Harlem residents and CCNY students feel conflicted by the election spectacle By Krystal Rivera
Harlem residents quickly filled up Grill On The Hill, the popular bar located just across from CCNY on Amsterdam, last week as the first presidential debate between Hillary Clinton, and Donald Trump began. (If you missed it, click here to watch.)
Sly remarks, and intense chatter lingered throughout the room as the two candidates tried to convince America who would make a better fit for president. The questions they faced dealt with important issues such as building a better economy, race, and security. “Come on woman you got this,” shouted a middle-aged man in support of Clinton. Clinton has much more support among Latinos, people of African descent and the young, so it’s no surprise that most would clap as Clinton overpowered Trump.

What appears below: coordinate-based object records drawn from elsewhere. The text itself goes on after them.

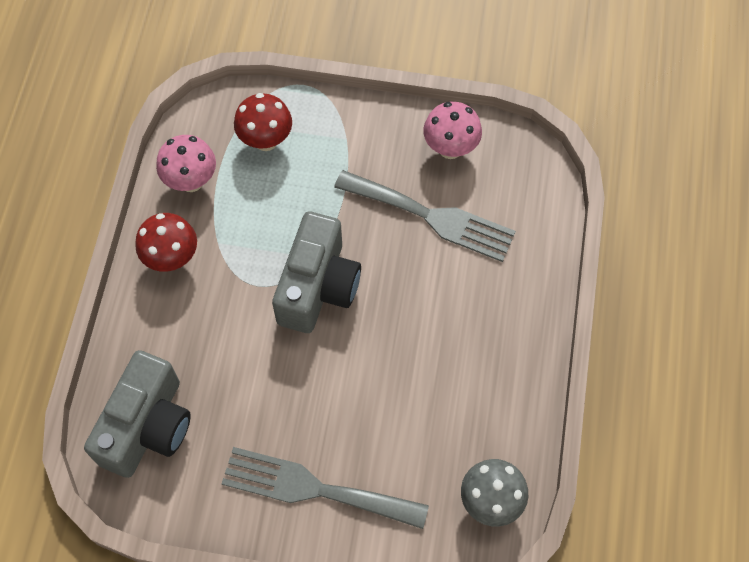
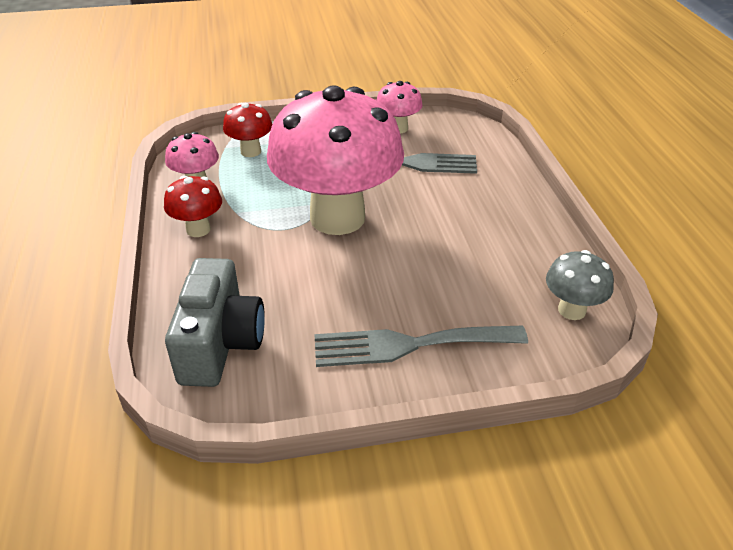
camera: 20 degrees left, 25 degrees down
grey camera [272,211,361,333] -> pink mushroom [267,85,404,235]

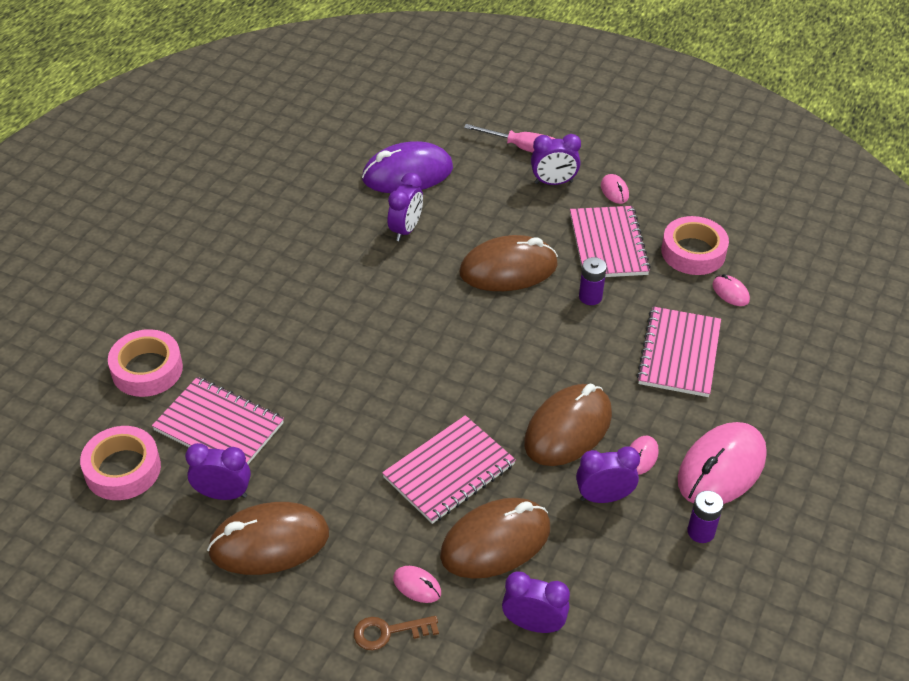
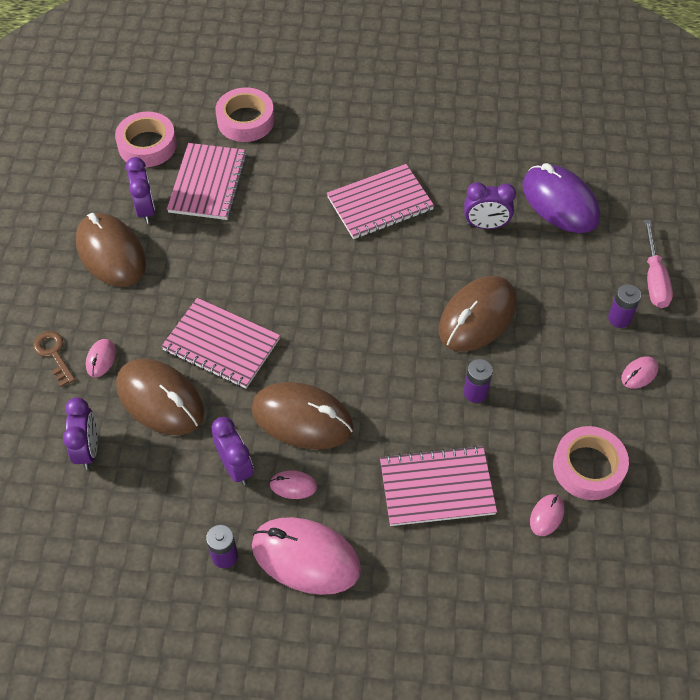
camera: 70 degrees right, 10 degrees up
brown mouse [460,235,558,291] -> brown mouse turned 75 degrees clockwise [439,276,517,352]
purple clock [531,134,581,185] -> purple battery [608,284,641,328]
pink notebook [570,206,651,277] -> pink notebook moved to [327,164,434,239]

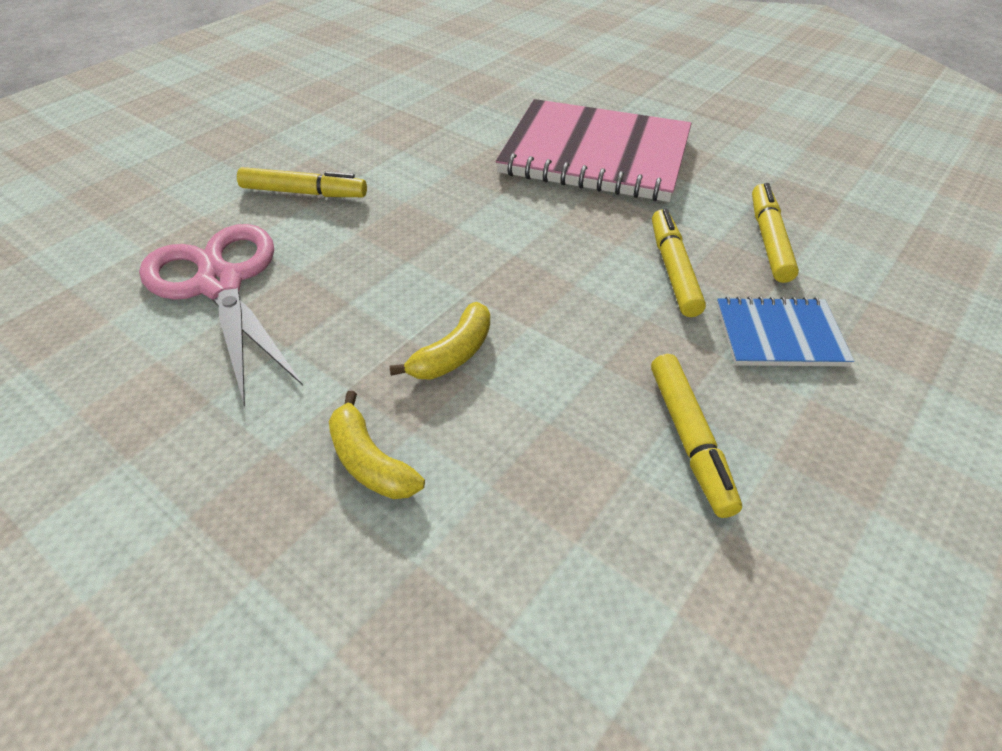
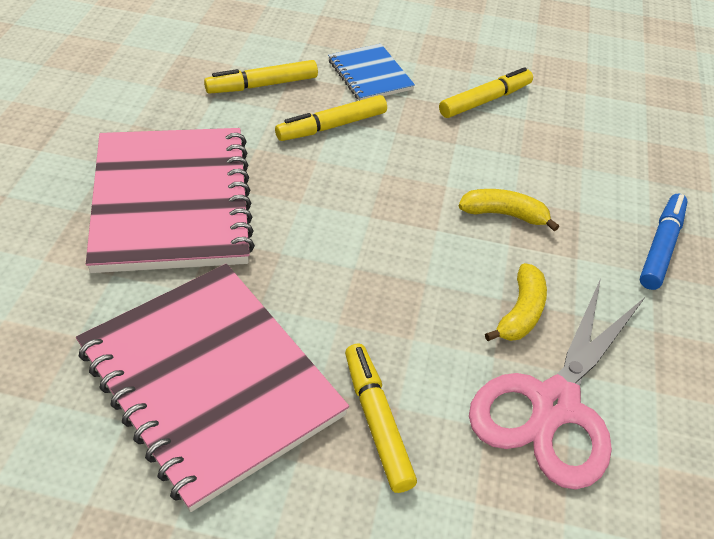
camera: 120 degrees left, 0 degrees up
yellow banana [329,391,425,499] -> yellow banana moved to [485,263,547,341]
none -> pink notebook [76,264,349,512]
none -> blue marker [640,193,688,290]

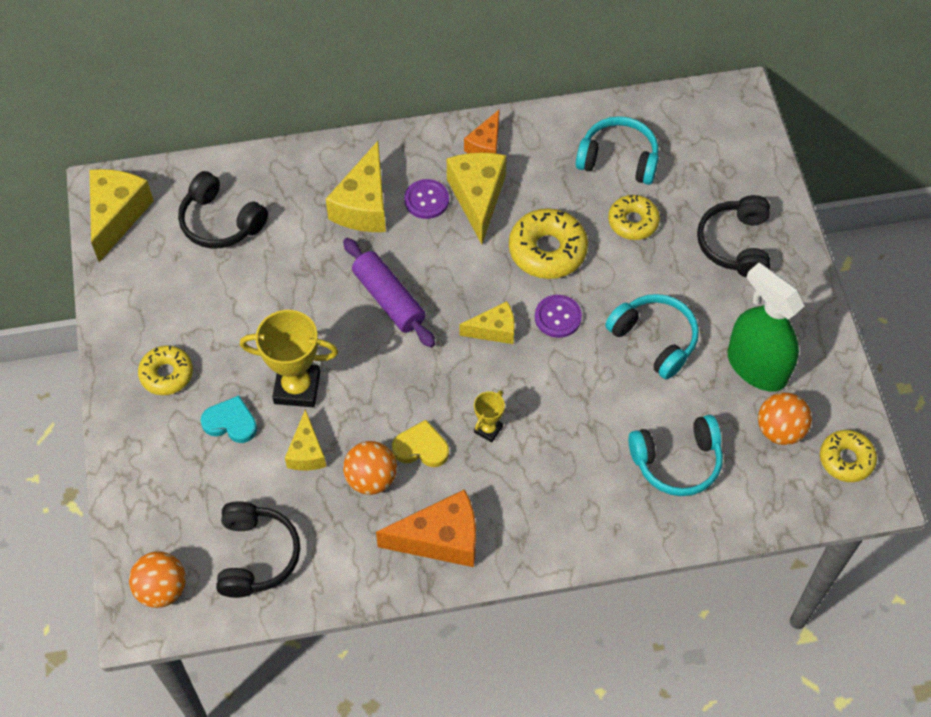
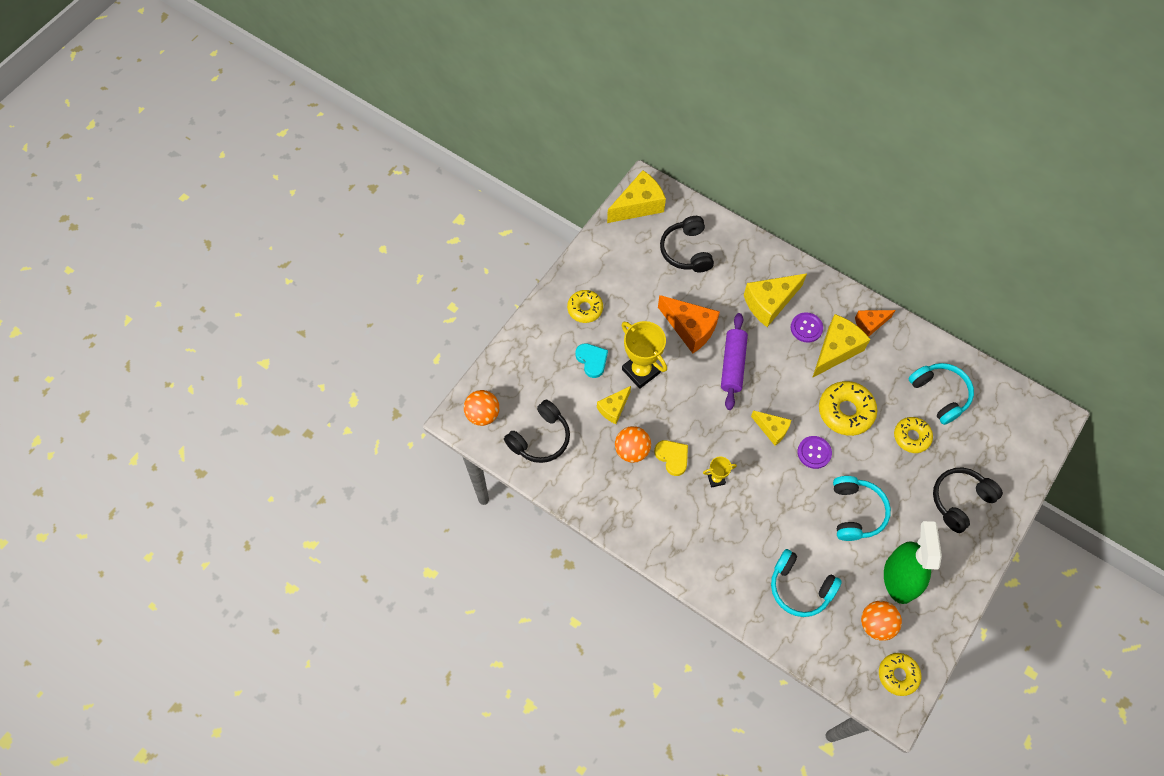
camera: 45 degrees right, 5 degrees up
orange cheese [376,489,476,567] -> orange cheese moved to [658,295,720,353]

Though after the debate, Clinton was declared the winner by pundits, polls and regular people, some continue to be undecided about whether to vote for her. That’s the case for Gina Daidone, a City College graduate who believes this comes down to choosing the lesser of two evils. “Our standards should be who’s the best candidate for this position, and I don’t believe either of them are,” states Daidone. “They’re both going to incite wars, only Trump will make it more hostile and violent.”
The debate heated up as the scandals of both candidates’ past came to light. Trump prodded Clinton about deleting tens of thousands of emails while using an unauthorized private server during her term as secretary of state; she says it was a mistake. Trump has refused to release his tax returns and boasted that he may have paid no federal income taxes for nearly two decades. He also praised New York City’s stop and frisk program, which is unconstitutional and widely seen as racist since it unfairly targets young black and Latino men and “fat shamed” a former Miss Universe.
Responses like these make it hard for others to make an educated decision when figuring out who to elect president. “I think both of them are con artists, and they both do it in their own ways,” said Brian Ogston, a Harlem resident. “All of the truth isn’t exactly forefront for either of them despite what they say about each other.”
For more drama, tune into round two; the next debate will be held on Sunday October 9 at Washington University.